WHAT YOU WILL DO: Restate the entries below exactly. Images are not part of the copy.

SUPPLIED DATA:
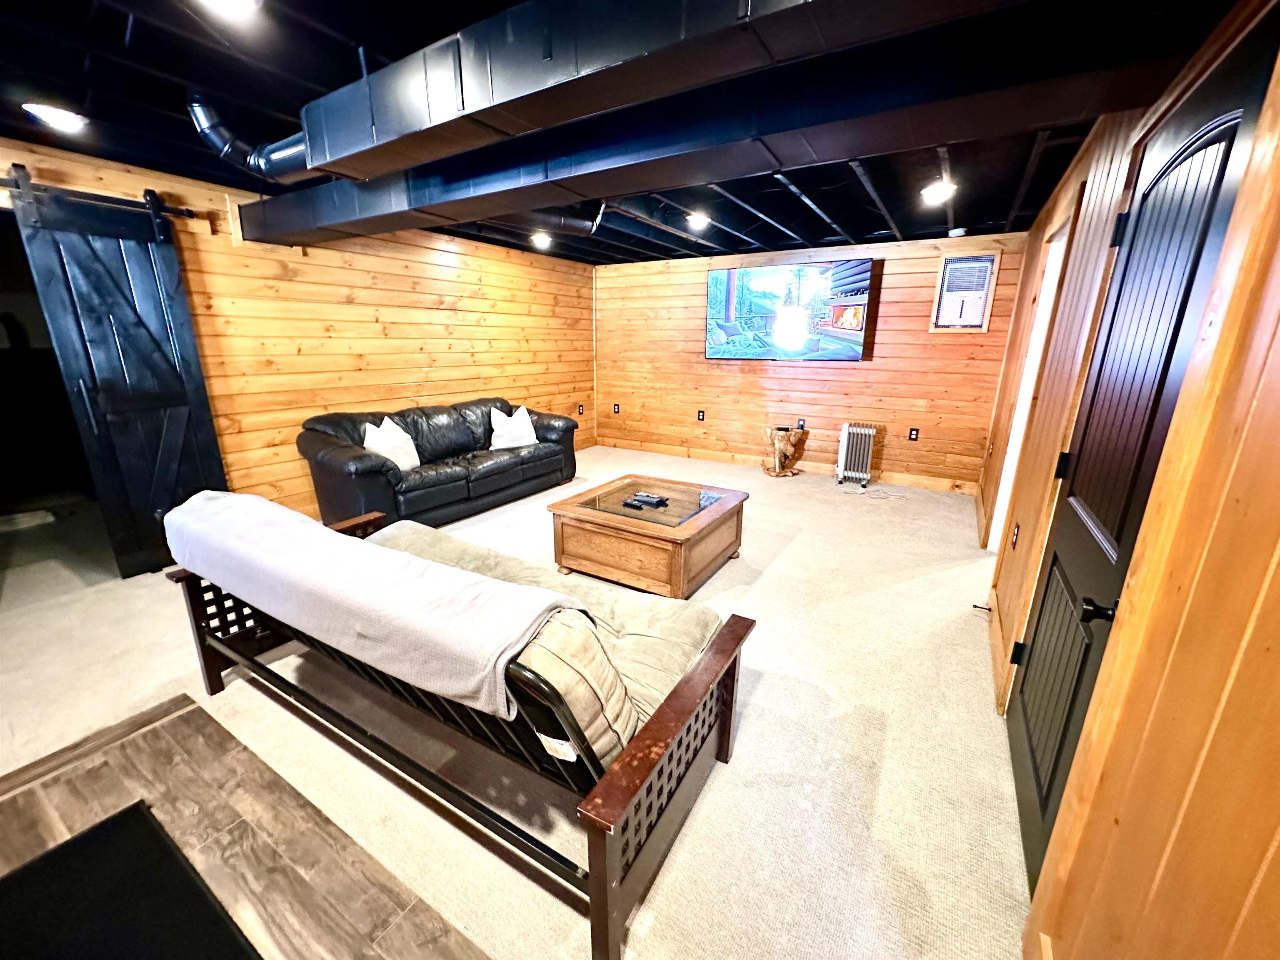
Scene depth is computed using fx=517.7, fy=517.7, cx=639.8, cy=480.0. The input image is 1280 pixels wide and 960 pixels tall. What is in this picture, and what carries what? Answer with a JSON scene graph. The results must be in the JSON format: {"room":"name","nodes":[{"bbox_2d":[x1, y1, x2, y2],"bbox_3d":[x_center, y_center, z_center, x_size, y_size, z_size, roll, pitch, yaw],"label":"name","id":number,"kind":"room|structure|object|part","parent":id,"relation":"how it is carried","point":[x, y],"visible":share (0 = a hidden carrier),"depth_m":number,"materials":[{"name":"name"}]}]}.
{"room":"basement","nodes":[
{"label":"basement","id":0,"kind":"room"},
{"bbox_2d":[0,691,487,959],"bbox_3d":[-1.214,1.288,0.774,2.907,0.019,1.669,10,18,30],"label":"wood floor","id":1,"kind":"structure","parent":0,"point":[144,741],"depth_m":1.52,"materials":[{"name":"brown wood"}]},
{"bbox_2d":[0,801,259,959],"bbox_3d":[-1.324,1.179,1.061,1.091,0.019,0.730,10,18,30],"label":"black mat","id":2,"kind":"object","parent":1,"relation":"on","point":[72,845],"visible":1,"depth_m":1.34,"materials":[{"name":"black carpet"}]},
{"bbox_2d":[0,136,597,526],"bbox_3d":[-2.548,-0.879,4.074,0.146,2.414,7.057,10,18,30],"label":"left wall","id":3,"kind":"structure","parent":0,"point":[409,377],"depth_m":4.16,"materials":[{"name":"brown wood"}]},
{"bbox_2d":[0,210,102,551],"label":"doorway","id":4,"kind":"object","parent":3,"relation":"in","point":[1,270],"visible":0.49,"depth_m":3.04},
{"bbox_2d":[0,174,200,218],"bbox_3d":[-3.332,-1.483,2.507,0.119,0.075,1.820,10,18,30],"label":"barn door rail","id":5,"kind":"object","parent":3,"relation":"attached to","point":[189,213],"visible":0.84,"depth_m":2.88,"materials":[{"name":"black metal"}]},
{"bbox_2d":[2,167,229,579],"bbox_3d":[-2.983,-0.563,3.135,0.102,2.264,0.744,10,18,30],"label":"barn door","id":6,"kind":"structure","parent":5,"relation":"hanging from","point":[200,383],"depth_m":3.04,"materials":[{"name":"black wood"}]},
{"bbox_2d":[576,403,584,414],"bbox_3d":[-0.774,-0.913,6.725,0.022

WORKED SOLUTION:
Scene depth is computed using fx=517.7, fy=517.7, cx=639.8, cy=480.0. The input image is 1280 pixels wide and 960 pixels tall. What is in this picture, and what carries what? Answer with a JSON scene graph. The results must be in the JSON format: {"room":"name","nodes":[{"bbox_2d":[x1, y1, x2, y2],"bbox_3d":[x_center, y_center, z_center, x_size, y_size, z_size, roll, pitch, yaw],"label":"name","id":number,"kind":"room|structure|object|part","parent":id,"relation":"how it is carried","point":[x, y],"visible":share (0 = a hidden carrier),"depth_m":number,"materials":[{"name":"name"}]}]}.
{"room":"basement","nodes":[
{"label":"basement","id":0,"kind":"room"},
{"bbox_2d":[0,691,487,959],"bbox_3d":[-1.214,1.288,0.774,2.907,0.019,1.669,10,18,30],"label":"wood floor","id":1,"kind":"structure","parent":0,"point":[144,741],"depth_m":1.52,"materials":[{"name":"brown wood"}]},
{"bbox_2d":[0,801,259,959],"bbox_3d":[-1.324,1.179,1.061,1.091,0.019,0.730,10,18,30],"label":"black mat","id":2,"kind":"object","parent":1,"relation":"on","point":[72,845],"visible":1,"depth_m":1.34,"materials":[{"name":"black carpet"}]},
{"bbox_2d":[0,136,597,526],"bbox_3d":[-2.548,-0.879,4.074,0.146,2.414,7.057,10,18,30],"label":"left wall","id":3,"kind":"structure","parent":0,"point":[409,377],"depth_m":4.16,"materials":[{"name":"brown wood"}]},
{"bbox_2d":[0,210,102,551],"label":"doorway","id":4,"kind":"object","parent":3,"relation":"in","point":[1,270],"visible":0.49,"depth_m":3.04},
{"bbox_2d":[0,174,200,218],"bbox_3d":[-3.332,-1.483,2.507,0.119,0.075,1.820,10,18,30],"label":"barn door rail","id":5,"kind":"object","parent":3,"relation":"attached to","point":[189,213],"visible":0.84,"depth_m":2.88,"materials":[{"name":"black metal"}]},
{"bbox_2d":[2,167,229,579],"bbox_3d":[-2.983,-0.563,3.135,0.102,2.264,0.744,10,18,30],"label":"barn door","id":6,"kind":"structure","parent":5,"relation":"hanging from","point":[200,383],"depth_m":3.04,"materials":[{"name":"black wood"}]},
{"bbox_2d":[576,403,584,414],"bbox_3d":[-0.774,-0.913,6.725,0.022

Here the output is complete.